NAACP president calls for resources to crack down on hate crimes
The president of the NAACP on Sunday called for more government resources to crack down on hate crimes and hate groups.
Cornell Williams Brooks, the president of the civil rights group, also said the Confederate flag in South Carolina should come down following the killing of nine individuals at a historically black church in the state.

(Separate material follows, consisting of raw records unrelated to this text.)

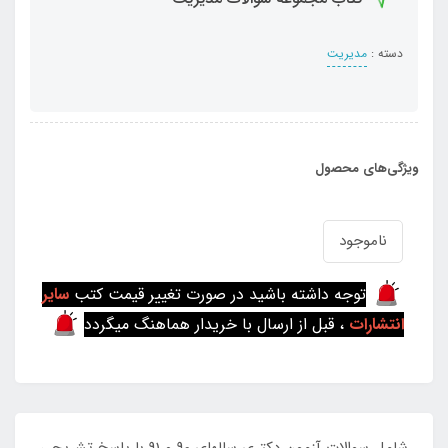
دسته :
مدیریت
ویژگی‌های محصول
ناموجود
توجه داشته باشید در صورت تغییر قیمت کتب
سایر
انتشارات
، قبل از ارسال با خریدار هماهنگ میگردد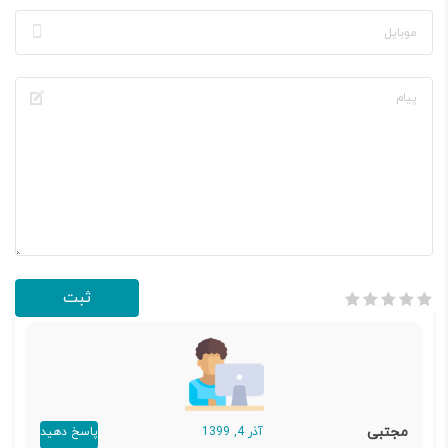
مجتبی
آذر 4, 1399
پاسخ دهید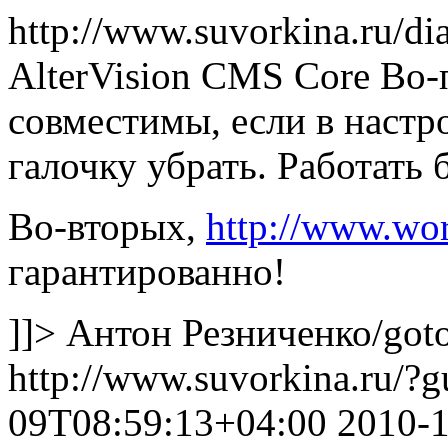
http://www.suvorkina.ru/di
AlterVision CMS Core
Во-
совместимы, если в настр
галочку убрать. Работать 
Во-вторых,
http://www.wor
гарантированно!
]]>
Антон Резниченко
/got
http://www.suvorkina.ru/?
09T08:59:13+04:00
2010-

{mosads}“When we think about the fact that in this country, there’s 784 hate groups, the level of hate crimes in this country has remained constant over years. We have to allocate resources to address these hate groups and these hate crimes,” Brooks said on CBS’s “Face the Nation.”
He said hate crimes are undercounted in the United States because they rely on self reporting. Brooks called for “vigorous prosecution and vigorous investigation of these hate groups, and the resources to do so.”
Dylann Roof, 21, was charged with nine counts of murder after allegedly opening fire in the Emanuel African Methodist Episcopal Church in Charleston, S.C., on Wednesday night.
Though early indications are that he was not associated with any particular hate group, Roof used Nazi symbols and was pictured with the Confederate flag and others associated with apartheid South Africa.
Brooks said the Confederate flag is an “anachronistic emblem of a bygone era at best.” The NAACP has boycotted South Carolina for years because of the flag.
“It has to come down,” Brooks said. “It must come down.”